Connect & survive: networking skills everyone can use

Making business connections is vital for continued success. Whether you feel you are a confident conversationalist or a clueless communicator, you can improve your networking skills. We ask an expert for advice.

Charlie Lawson is the author of 'The Unnatural Networker' and a National Director of Business Network International (BNI). A self-proclaimed duffer when it came to building connections, he has learnt the hard way how to 'get out there'. We asked him for his top tips on how anyone can improve their commercial connections.

Know why you are doing it

Some of your best customers come from referrals and recommendations. Networking is a way of meeting new people who can help build these. They are a precursor to creating the next stage of the relationship. That might mean sending an email, setting up a phone call or meeting, or sending a sample pack. Whatever your plan, always follow-up. This is your first step to credibility in this relationship and one that takes you closer to a referral or recommendation.

Think breadth and depth: go online and face-to-face

Online channels allow you to quickly build up a wide and geographically diverse contact network. But serious business referrals only really stem from the confidence and trust built up through face-to-face meetings; they provide the necessary depth to your network. It is not a choice of face-to-face or online; you have to do both if you want breadth and depth.

Everyone is a potential benefit to your business

Don't approach a networking opportunity as a hunter. If you go with an eye on isolating only the people you feel will be of use to you immediately, you are missing the point. Instead, be a farmer. Nurturing relationships over time will yield far more; don't think solely about who is in the room but instead consider who they might know. Every individual has a contact list that you could access, and those contacts know yet more people. Networking is all about building relationships.

Don't think solely about who is in the room but instead consider who they might know.

Make networking happen anytime and anywhere

Formal events are useful but you can talk to people and build relationships anywhere and at any time.
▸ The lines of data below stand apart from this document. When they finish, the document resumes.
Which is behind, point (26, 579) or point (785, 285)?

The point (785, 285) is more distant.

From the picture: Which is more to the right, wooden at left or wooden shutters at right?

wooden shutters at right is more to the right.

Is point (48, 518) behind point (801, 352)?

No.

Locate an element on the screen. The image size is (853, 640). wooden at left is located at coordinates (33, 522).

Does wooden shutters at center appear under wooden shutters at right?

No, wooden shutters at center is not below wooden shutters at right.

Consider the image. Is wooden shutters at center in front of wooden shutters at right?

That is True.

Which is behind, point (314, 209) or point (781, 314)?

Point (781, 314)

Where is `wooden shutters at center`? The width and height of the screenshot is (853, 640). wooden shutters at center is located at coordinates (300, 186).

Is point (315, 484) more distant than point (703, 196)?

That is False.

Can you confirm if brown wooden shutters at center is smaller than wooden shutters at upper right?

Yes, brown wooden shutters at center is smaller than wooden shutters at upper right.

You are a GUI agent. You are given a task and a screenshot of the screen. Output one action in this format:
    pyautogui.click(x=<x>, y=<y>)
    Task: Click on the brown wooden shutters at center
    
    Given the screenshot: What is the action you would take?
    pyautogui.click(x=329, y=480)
Think about how often you get to talk to people during the course of the day and imagine these people being part of your network and you being part of theirs.
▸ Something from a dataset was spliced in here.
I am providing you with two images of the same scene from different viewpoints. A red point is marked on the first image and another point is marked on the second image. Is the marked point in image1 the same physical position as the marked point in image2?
Make your conversations count

Some people are natural networkers. Most are not. Some people can attend a meeting and scoop up armfuls of business cards. Some come away with just a few. Feeling you have to be the former when you are more the latter cannot end well.

You may still have to push yourself out of your comfort zone a bit, but rather than zealously working the entire floor, spend more time talking to fewer people. Don't latch on to one person but do think 'quality not quantity'. And remember to follow-up. Many fail at this point so be ahead of the game.

Learn to read body language

Attend any event and it always looks like everyone knows everyone else, except you. Knowing how to break into a conversation is perhaps one of the hardest skills to master. It need not be.

Look at body language. People already in conversation, standing close, mirroring each other's stance and facing each other indicates a private conversation, so best not disturb them. If people are more 'side-on' in their posture, their open body language indicates that others are perhaps welcome to join in. Working out how and when to chip in can still be intimidating though.

Instead, why not look for the person who is on their own, probably 'checking their emails' on their smartphone (they won't really be). Every event has email checkers: talk to them. There's no conversation to interrupt and, most likely, they will be pleased that someone wants to strike up a conversation. It's a relationship-building winner. And that, after all, is what it is all about.